Compared with the healthy volunteers, PLR, NLR, MLR, BLR, and ELR were all elevated in COPD patients under stable condition. PLR, NLR, MLR, and BLR were further elevated while ELR was lowered during exacerbation. In the patients with AECOPD, PLR, NLR, and MLR were positively correlated with hospital LOS as well as CRP. In contrast, ELR was negatively correlated with hospital LOS as well as CRP. Elevated PLR, NLR, and MLR were all associated with more severe airflow limitation in AECOPD. Elevated PLR, NLR, and MLR were all associated with increased in-hospital mortality while elevated ELR was associated with decreased in-hospital mortality. Binary logistic regression analysis showed that smoking history, FEV1% predicted, pneumonia, pulmonary heart disease (PHD), uric acid (UA), albumin, and MLR were significant independent predictors ofin-hospital mortality. These predictors along with ELR were used to construct a nomogram for predicting in-hospital mortality in AECOPD. The nomogram had a C-index of 0.850 (95% CI: 0.799–0.901), and the calibration curve, decision curve analysis (DCA), and clinical impact curve (CIC) further demonstrated its good predictive value and clinical applicability.

Conclusion

In summary, PLR, NLR, MLR, and ELR served as useful biomarkers in patients with AECOPD.

Keywords:

• healthy volunteers
• in-hospital mortality
• length of stay
• nomogram
• pneumonia
• pulmonary heart disease

Abbreviations

COPD, Chronic obstructive pulmonary disease; PLR, platelet-to-lymphocyte ratio; NLR, neutrophil-to-lymphocyte ratio; MLR, monocyte-to-lymphocyte ratio; BLR, basophil-to-lymphocyte ratio; ELR, eosinophil-to-lymphocyte ratio; AECOPD, acute exacerbation of chronic obstructive pulmonary disease; CBC, complete blood count; LOS, length of stay; CRP, C-reactive protein; DCA, decision curve analysis; CIC, clinical impact curve; NRI, net reclassification improvement; IDI, integrated discrimination index; FEV1, forced expiratory volume in one second; FVC, forced vital capacity; EMR, electronic medical record; GOLD, Global Initiative for Chronic Obstructive Lung Disease; PaO2, arterial oxygen tension; PaCO2, arterial carbon dioxide tension; PHD, pulmonary heart disease; WBC, white blood cell; RBC, red blood cell; Hb, hemoglobin; UA, uric acid; Scr, serum creatinine; BUN, blood urea nitrogen; LDH, lactate dehydrogenase; OR, odds ratio; CI, confidence interval; ROC, receiver operating characteristic; C-index, index of concordance.

Data Sharing Statement

The clinical data for the patients with AECOPD used and/or analyzed during the current study are available from the corresponding author on reasonable request. The clinical data for the healthy volunteers used and/or analyzed during the current study are included within the Supplementary Material.

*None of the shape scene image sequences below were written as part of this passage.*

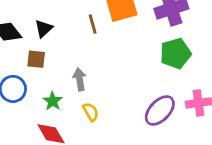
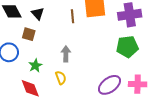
black triangle: (44, 29) -> (38, 14), turned -40
gray arrow: (80, 79) -> (66, 54), moved

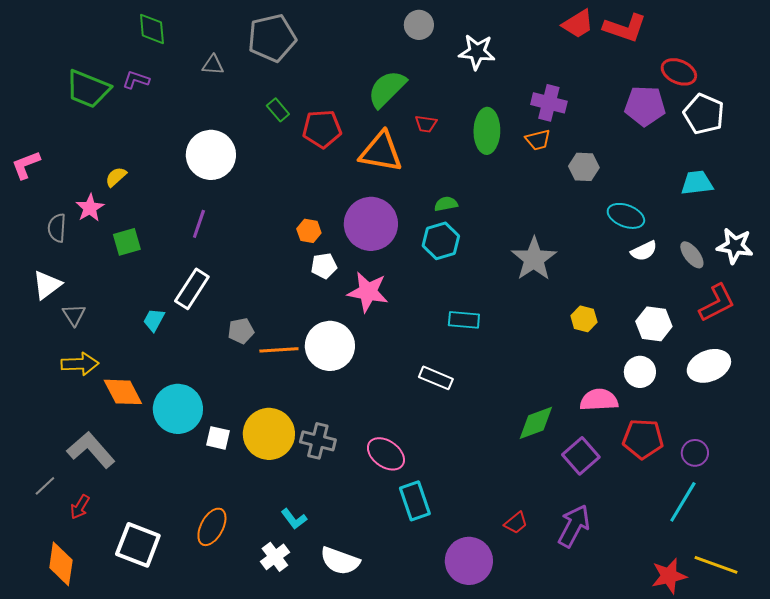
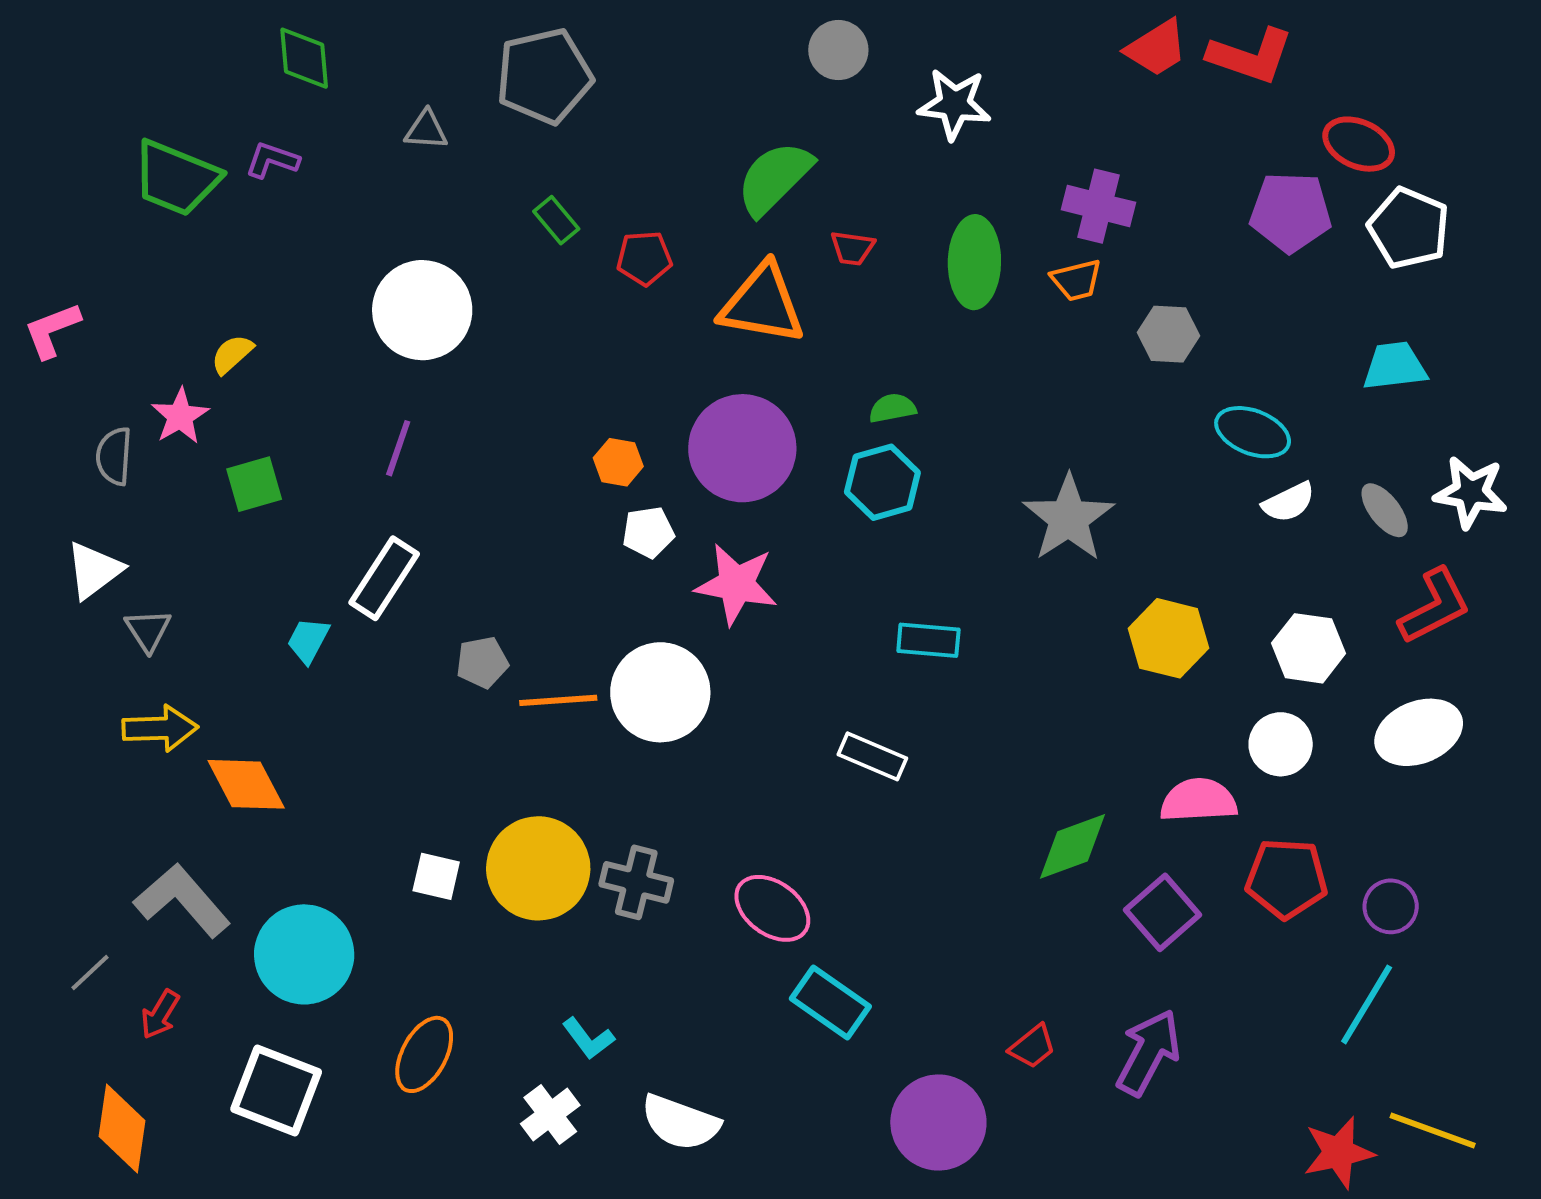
red pentagon: (322, 129) -> (644, 258), size x0.7
yellow hexagon: (584, 319) -> (1169, 638), size x1.5
cyan circle: (178, 409) -> (304, 954), moved
cyan rectangle: (415, 501) -> (830, 1002), turned -36

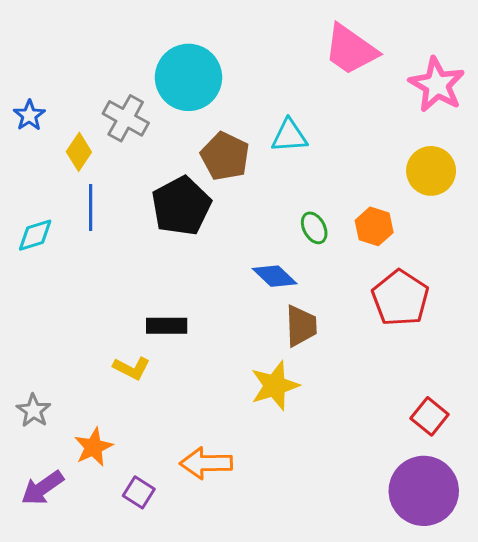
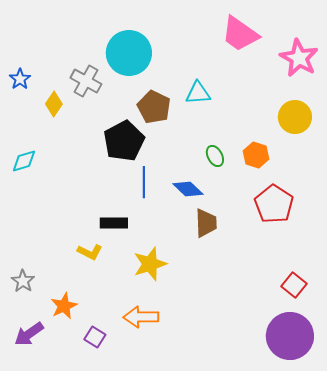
blue line: (91, 207) -> (144, 182), moved
yellow star: (275, 386) -> (150, 264), moved

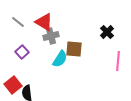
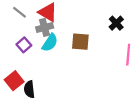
gray cross: (51, 36) -> (45, 27), moved
cyan semicircle: (60, 59) -> (50, 43), moved

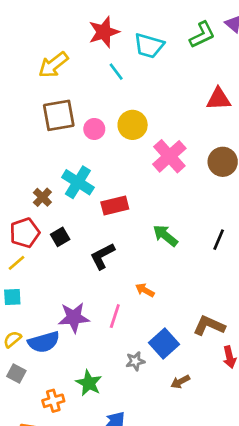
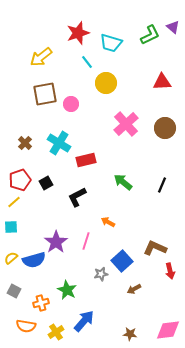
yellow circle: (133, 125) -> (106, 83), moved
brown cross: (42, 197) -> (25, 143), moved
purple star: (74, 317) -> (56, 242), turned -30
gray square: (16, 373) -> (14, 291), moved

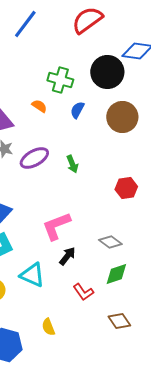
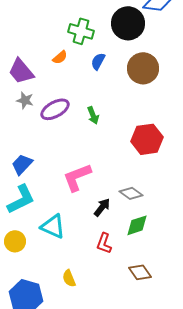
orange semicircle: (39, 106) -> (60, 57), turned 105
red hexagon: (126, 188) -> (147, 139), size x1.4
black arrow: (67, 256) -> (102, 207), moved
red L-shape: (83, 292) -> (104, 243), turned 55

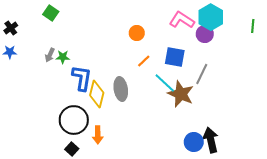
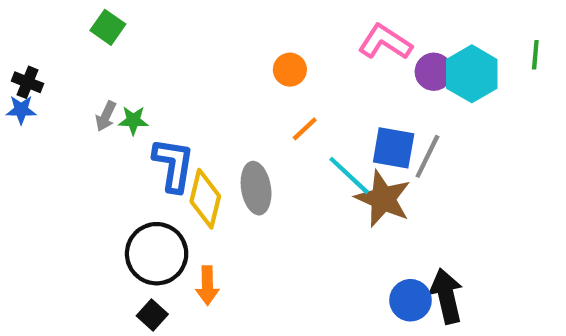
cyan hexagon: (211, 17) -> (472, 74), moved
black cross: (11, 28) -> (28, 82), moved, turned -32
blue square: (175, 57) -> (394, 148), moved

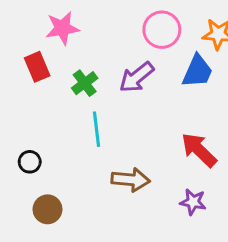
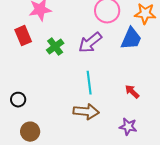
cyan line: (96, 129) -> (89, 83), moved
red arrow: (199, 150) -> (132, 92), size x0.6

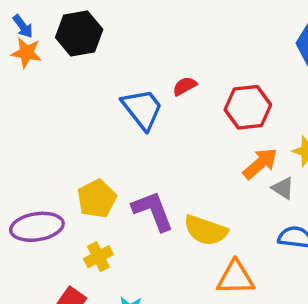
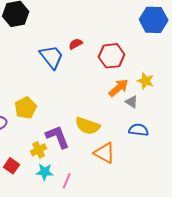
purple L-shape: (153, 211) -> (58, 137), moved
yellow cross: (98, 257) -> (39, 150), moved
orange triangle: (236, 278) -> (105, 153), turned 30

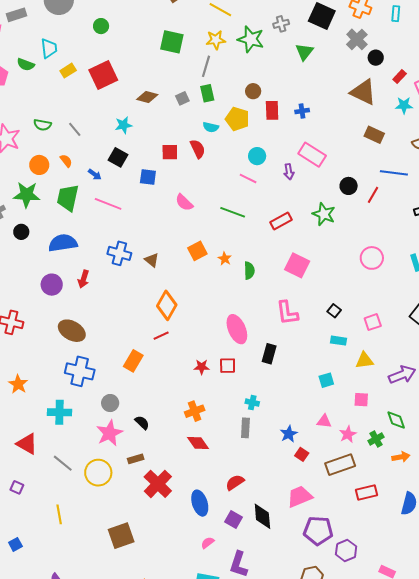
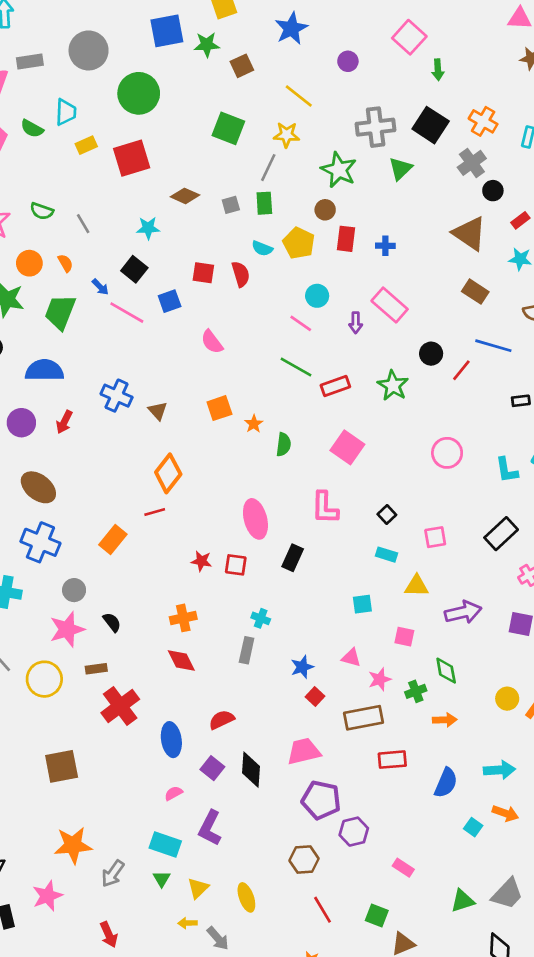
gray cross: (281, 24) -> (376, 127), size x1.8
green circle: (101, 26) -> (139, 93), size x2.0
green star: (251, 39) -> (339, 170), moved
blue square: (148, 177) -> (170, 301), turned -36
pink line: (108, 204) -> (127, 313), moved
green line: (233, 212) -> (296, 367), moved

Ethics Approval and Informed Consent

This study was performed in line with the principles of the Declaration of Helsinki. The ethics approval was granted by the Medical Ethics Committee of People’s hospital of Guilin (No. 2022-011KY).

Acknowledgments

The authors thank all the medical staff for providing us more or less help in the collection of clinical parameter data.

Author Contributions

All authors made a significant contribution to the work reported, whether that is in the conception, study design, execution, acquisition of data, analysis and interpretation, or in all these areas; took part in drafting, revising or critically reviewing the article; gave final approval of the version to be published; have agreed on the journal to which the article has been submitted; and agree to be accountable for all aspects of the work.

Disclosure

Author Ke-Wei Zhu was employed by GuangZhou BaiYunShan Pharmaceutical Holdings CO.,LTD. BaiYunShan Pharmaceutical General Factory, Guangzhou, People’s Republic of China. The remaining authors declare that the research was conducted in the absence of any commercial or financial relationships that could be construed as a potential conflict of interest.

Additional information

Funding

This work was supported by the Guilin Municipal Science and Technology Bureau [grant number 20190218-7-8].